Hope you got to read my profile of Bacarri Rambo. A little background: I did not set out to report on him dealing with the death of his son. didn’t know about it. It was one of those situations where I had planned to feature him this week since he was coming off a two-interception performance against Ole Miss and now leads the nation in interceptions per game. It was only after calling down to Rambo’s Donalsonville hometown that I discovered what he had been dealing with in the days leading up to the game and since. And then I wasn’t really sure how I was going to handle it. I had to talk to those closest to Georgia’s star safety — and, of course, Rambo himself — before deciding how to proceed. In any case, what was lost in the wake of all that was some of the anecdotal information I gathered for the story. So that it doesn’t go to waste, I figured I’d just share it here. . . .
Rambo’s Seminole County head coach is Alan Ingram. He told me about first discovering Rambo’s unique athletic gifts when Rambo came into the high school as a ninth grader.
“He was just a little goober then, a real small guy,” Ingram said. “But you could tell right away he was an athlete. And he was fast. I’m an option guy, so I knew I wanted to get the ball in his hands. We played three ballgames and we lost them all. We didn’t really have any athletes. So finally I threw him to the wolves at quarterback in that fourth game. We lost that game, too, 7-6, but we played a whole lot better because of him. And he just got better and better after that and we started to win some ballgames.”
Ingram said Rambo quickly became a local legend, but he was slow in drawing attention from outside the rural southwest Georgia region. He vividly recalls what first attracted the Bulldogs to his star player, who played quarterback and outside linebacker in high school.
“I was at a coaches clinic and Mike Bobo was speaking. I’ve known Mike forever, so I asked him, ‘when are y’all going to come look at the Rambo kid?. He says, ‘can he play?’ I said, ‘I just happened to put a tape in the mail to you on Friday. You look at it and give me a call back’.”
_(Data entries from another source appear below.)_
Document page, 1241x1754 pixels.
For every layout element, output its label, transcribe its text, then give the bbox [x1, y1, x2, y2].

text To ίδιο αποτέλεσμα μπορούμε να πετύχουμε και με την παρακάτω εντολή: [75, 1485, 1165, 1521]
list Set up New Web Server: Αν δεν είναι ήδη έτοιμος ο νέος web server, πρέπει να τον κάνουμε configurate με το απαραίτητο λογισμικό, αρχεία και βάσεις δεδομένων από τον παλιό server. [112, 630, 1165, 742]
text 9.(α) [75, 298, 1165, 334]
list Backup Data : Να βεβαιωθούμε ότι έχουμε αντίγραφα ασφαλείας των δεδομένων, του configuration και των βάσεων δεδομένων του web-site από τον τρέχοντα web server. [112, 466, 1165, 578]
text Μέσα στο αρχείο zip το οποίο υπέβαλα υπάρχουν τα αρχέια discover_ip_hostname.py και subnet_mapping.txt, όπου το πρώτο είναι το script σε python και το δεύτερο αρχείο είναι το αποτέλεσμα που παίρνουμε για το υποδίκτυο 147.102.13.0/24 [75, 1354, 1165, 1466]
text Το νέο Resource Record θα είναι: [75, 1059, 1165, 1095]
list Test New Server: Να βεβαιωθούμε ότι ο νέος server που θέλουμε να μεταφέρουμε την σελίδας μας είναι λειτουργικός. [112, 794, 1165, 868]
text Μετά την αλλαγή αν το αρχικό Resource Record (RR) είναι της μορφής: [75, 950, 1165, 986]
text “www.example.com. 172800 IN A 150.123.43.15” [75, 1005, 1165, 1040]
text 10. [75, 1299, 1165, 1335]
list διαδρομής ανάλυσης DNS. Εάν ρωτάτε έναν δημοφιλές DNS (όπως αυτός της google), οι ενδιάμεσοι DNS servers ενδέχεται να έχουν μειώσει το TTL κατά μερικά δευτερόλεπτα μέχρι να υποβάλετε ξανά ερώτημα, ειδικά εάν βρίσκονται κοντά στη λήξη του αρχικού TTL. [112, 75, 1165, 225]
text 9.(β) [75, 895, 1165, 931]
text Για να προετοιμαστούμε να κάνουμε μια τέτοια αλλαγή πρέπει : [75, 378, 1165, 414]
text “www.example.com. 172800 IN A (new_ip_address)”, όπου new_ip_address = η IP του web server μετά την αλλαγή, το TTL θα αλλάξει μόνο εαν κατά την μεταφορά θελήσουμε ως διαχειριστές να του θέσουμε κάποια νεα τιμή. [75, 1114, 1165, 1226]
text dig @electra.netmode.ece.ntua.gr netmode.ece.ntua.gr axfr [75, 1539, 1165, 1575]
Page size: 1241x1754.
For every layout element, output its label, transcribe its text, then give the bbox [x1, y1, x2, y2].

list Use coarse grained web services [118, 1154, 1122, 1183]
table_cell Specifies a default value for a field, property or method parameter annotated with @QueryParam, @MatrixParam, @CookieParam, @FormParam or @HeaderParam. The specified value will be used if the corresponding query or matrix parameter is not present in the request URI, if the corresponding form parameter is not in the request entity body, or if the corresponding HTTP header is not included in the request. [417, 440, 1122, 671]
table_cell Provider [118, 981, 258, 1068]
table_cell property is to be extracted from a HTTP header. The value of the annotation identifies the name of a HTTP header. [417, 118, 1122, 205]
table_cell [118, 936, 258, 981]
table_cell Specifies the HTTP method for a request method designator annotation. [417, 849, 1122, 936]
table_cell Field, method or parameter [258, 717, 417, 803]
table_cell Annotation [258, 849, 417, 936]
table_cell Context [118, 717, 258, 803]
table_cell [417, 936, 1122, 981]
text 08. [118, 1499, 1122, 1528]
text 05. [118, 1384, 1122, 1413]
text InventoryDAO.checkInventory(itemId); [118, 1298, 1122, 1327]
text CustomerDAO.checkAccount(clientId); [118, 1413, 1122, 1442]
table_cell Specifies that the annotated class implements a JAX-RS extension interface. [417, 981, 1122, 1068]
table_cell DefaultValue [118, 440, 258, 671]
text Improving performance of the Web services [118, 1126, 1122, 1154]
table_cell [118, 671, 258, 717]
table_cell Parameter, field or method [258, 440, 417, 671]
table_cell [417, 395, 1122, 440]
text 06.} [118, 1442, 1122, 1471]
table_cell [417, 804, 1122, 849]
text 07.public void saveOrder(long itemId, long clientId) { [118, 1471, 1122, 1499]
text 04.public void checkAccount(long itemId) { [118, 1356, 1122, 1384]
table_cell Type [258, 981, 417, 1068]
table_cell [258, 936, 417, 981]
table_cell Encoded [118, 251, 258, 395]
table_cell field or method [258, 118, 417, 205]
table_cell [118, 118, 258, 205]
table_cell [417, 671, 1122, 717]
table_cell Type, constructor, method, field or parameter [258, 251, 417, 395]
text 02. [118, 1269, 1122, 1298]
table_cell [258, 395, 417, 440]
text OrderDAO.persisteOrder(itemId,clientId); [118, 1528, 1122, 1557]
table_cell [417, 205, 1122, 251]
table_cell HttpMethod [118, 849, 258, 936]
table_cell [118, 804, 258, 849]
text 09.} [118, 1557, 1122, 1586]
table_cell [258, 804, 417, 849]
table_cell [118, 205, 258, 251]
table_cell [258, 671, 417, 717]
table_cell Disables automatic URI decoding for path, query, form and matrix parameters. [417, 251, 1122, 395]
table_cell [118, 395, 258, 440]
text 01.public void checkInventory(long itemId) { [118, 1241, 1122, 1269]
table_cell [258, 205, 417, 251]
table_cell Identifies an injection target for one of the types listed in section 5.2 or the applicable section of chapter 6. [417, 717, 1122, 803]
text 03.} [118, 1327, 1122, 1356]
Ingram said the first highlight on the video was of Rambo on defense. Rambo was playing outside linebacker on the far side of the field when an opposing player broke free down the opposite sideline. Not only did Rambo manage to run down the player, he also punched the ball loose from the runner’s sideline arm, caught the ball in midair and whipped around and returned it 40 yards in the other direction.
The tape also some offensive highlights, including 14-carry, 388-yard, six-touchdown performance by Rambo in the 2007 playoffs.
“That next Monday, Bobo called me,” Ingram said. “Coach Richt and all of the coaches were there with him and they were laughing and carrying on after watching the tape. He says, ‘Holy Cow!’ Tell him he’s got an offer.”
Other colleges received the same highlight tape and offers quickly came pouring in, including one from Georgia Tech, which wanted Rambo to come to The Flats and run the option. But Ingram said none of the other schools really had a chance.
“He grew up wanting to be a Bulldog and his daddy wanted him to go to Georgia, too,” Ingram said.
About Tech, Rambo told me he was intrigued with the idea of running coach Paul Johnson’s spread option, which is very similar to what they were doing at Seminole. However, he said he really did grow up wanting to play for the Georgia Bulldogs. Plus . . .
“I got tired of getting hit. I wanted to hit somebody else.”
So that’s kind of where I was going with the story — Rambo’s nose for the football — before the news of his son’s death took it elsewhere. Rambo is enters the Mississippi State game on Saturday with nine career interceptions. The Georgia career record is 16 by Hall of Famer Jake Scott, so he has a way to go to run that one down. Practice update coming soon.